» **What you should do**
Repeat exactly, please, the opening lines of the data below, through and including the line where "significant protein staining" sits.

(Collected data entries)

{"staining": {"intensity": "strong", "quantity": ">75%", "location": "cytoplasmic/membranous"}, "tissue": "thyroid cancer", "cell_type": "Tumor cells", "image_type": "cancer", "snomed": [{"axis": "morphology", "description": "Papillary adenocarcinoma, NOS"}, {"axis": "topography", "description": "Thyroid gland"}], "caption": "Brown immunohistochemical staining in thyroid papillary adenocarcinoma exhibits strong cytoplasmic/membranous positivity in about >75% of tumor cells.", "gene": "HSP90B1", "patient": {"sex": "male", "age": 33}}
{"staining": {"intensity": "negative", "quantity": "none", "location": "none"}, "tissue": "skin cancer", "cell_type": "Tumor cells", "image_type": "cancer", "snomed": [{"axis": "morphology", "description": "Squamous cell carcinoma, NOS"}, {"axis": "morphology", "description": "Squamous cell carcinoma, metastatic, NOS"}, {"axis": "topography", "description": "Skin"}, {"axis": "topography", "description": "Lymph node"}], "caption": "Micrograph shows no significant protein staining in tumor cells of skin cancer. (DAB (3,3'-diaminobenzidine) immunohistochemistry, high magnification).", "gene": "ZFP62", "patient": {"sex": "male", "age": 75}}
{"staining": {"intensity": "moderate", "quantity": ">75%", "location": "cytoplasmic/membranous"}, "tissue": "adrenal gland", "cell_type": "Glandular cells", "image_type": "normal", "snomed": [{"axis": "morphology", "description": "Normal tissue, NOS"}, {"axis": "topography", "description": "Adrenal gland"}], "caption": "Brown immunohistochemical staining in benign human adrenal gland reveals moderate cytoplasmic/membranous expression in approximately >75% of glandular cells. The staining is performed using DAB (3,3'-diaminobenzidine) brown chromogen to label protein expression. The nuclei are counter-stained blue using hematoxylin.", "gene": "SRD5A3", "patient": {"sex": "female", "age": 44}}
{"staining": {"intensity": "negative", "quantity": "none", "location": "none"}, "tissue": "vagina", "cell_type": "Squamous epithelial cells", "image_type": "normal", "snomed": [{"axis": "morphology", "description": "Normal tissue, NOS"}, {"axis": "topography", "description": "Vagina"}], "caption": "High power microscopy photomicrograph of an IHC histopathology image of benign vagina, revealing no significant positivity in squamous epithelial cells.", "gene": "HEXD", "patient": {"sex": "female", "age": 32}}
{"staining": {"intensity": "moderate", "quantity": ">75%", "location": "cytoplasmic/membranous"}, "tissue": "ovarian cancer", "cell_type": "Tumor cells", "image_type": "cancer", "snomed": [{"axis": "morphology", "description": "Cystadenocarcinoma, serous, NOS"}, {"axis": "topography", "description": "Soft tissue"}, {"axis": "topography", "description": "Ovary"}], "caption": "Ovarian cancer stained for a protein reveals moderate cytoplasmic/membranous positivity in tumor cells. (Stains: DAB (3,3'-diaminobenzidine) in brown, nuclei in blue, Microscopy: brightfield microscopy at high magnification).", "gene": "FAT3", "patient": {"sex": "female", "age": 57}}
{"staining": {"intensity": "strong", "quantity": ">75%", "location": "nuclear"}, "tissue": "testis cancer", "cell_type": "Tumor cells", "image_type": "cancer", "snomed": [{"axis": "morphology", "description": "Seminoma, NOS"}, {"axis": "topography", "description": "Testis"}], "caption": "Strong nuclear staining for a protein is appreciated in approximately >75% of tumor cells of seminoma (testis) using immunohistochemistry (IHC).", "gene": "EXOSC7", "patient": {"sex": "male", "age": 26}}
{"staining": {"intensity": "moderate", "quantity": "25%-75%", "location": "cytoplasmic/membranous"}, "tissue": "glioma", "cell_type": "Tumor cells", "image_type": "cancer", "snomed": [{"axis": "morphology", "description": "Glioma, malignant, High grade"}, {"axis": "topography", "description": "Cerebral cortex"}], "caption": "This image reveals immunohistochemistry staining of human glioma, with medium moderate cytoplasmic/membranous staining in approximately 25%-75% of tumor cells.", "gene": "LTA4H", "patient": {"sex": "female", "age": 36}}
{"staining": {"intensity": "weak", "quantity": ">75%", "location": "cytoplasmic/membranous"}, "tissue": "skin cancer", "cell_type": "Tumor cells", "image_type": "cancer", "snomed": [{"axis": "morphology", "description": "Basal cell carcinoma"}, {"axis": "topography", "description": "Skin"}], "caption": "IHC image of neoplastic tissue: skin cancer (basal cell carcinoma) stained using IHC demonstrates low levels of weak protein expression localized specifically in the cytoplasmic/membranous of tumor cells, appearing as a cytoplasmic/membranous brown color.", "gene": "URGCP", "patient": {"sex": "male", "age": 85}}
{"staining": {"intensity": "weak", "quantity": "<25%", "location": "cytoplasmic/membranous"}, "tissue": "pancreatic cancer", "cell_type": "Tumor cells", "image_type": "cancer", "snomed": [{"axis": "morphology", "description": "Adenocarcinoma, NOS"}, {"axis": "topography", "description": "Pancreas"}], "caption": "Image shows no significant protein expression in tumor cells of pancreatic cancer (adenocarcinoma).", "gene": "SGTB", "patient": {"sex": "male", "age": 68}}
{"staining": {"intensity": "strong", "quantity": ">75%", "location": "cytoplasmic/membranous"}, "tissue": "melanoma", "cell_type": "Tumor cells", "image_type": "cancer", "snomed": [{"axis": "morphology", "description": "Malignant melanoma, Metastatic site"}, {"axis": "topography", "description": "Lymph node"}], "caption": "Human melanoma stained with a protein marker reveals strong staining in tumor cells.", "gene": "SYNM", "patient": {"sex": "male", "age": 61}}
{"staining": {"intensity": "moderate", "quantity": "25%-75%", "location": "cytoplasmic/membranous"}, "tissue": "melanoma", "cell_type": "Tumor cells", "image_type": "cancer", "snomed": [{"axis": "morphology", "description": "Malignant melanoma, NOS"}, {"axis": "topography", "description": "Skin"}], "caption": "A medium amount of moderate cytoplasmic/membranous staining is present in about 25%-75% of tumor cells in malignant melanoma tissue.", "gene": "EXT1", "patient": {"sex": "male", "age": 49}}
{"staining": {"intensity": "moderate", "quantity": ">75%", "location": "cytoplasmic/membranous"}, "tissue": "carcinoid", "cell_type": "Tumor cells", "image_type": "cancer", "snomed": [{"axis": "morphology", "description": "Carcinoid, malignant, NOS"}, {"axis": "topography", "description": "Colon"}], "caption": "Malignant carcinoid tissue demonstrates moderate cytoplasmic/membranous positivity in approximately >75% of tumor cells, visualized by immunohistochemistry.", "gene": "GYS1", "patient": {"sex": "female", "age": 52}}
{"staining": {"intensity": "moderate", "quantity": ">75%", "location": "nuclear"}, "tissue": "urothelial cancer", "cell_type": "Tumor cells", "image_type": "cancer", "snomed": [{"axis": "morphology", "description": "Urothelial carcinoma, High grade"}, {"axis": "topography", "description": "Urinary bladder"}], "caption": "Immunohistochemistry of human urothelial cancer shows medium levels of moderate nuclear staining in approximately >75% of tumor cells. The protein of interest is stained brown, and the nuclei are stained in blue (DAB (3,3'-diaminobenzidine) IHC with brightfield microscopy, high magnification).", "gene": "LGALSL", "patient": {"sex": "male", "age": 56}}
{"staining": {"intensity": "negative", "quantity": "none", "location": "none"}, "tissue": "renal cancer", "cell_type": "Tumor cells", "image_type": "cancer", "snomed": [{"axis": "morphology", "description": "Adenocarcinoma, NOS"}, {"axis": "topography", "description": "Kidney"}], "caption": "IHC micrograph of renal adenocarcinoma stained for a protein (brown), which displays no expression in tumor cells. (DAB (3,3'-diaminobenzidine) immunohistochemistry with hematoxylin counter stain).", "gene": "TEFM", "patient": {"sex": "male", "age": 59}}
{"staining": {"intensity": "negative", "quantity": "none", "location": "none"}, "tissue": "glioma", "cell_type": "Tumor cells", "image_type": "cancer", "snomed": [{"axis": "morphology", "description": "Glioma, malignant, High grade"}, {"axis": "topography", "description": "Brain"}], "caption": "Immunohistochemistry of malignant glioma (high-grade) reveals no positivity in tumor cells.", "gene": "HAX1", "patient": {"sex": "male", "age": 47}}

» **Problem solution**
{"staining": {"intensity": "strong", "quantity": ">75%", "location": "cytoplasmic/membranous"}, "tissue": "thyroid cancer", "cell_type": "Tumor cells", "image_type": "cancer", "snomed": [{"axis": "morphology", "description": "Papillary adenocarcinoma, NOS"}, {"axis": "topography", "description": "Thyroid gland"}], "caption": "Brown immunohistochemical staining in thyroid papillary adenocarcinoma exhibits strong cytoplasmic/membranous positivity in about >75% of tumor cells.", "gene": "HSP90B1", "patient": {"sex": "male", "age": 33}}
{"staining": {"intensity": "negative", "quantity": "none", "location": "none"}, "tissue": "skin cancer", "cell_type": "Tumor cells", "image_type": "cancer", "snomed": [{"axis": "morphology", "description": "Squamous cell carcinoma, NOS"}, {"axis": "morphology", "description": "Squamous cell carcinoma, metastatic, NOS"}, {"axis": "topography", "description": "Skin"}, {"axis": "topography", "description": "Lymph node"}], "caption": "Micrograph shows no significant protein staining in tumor cells of skin cancer. (DAB (3,3'-diaminobenzidine) immunohistochemistry, high magnification).", "gene": "ZFP62", "patient": {"sex": "male", "age": 75}}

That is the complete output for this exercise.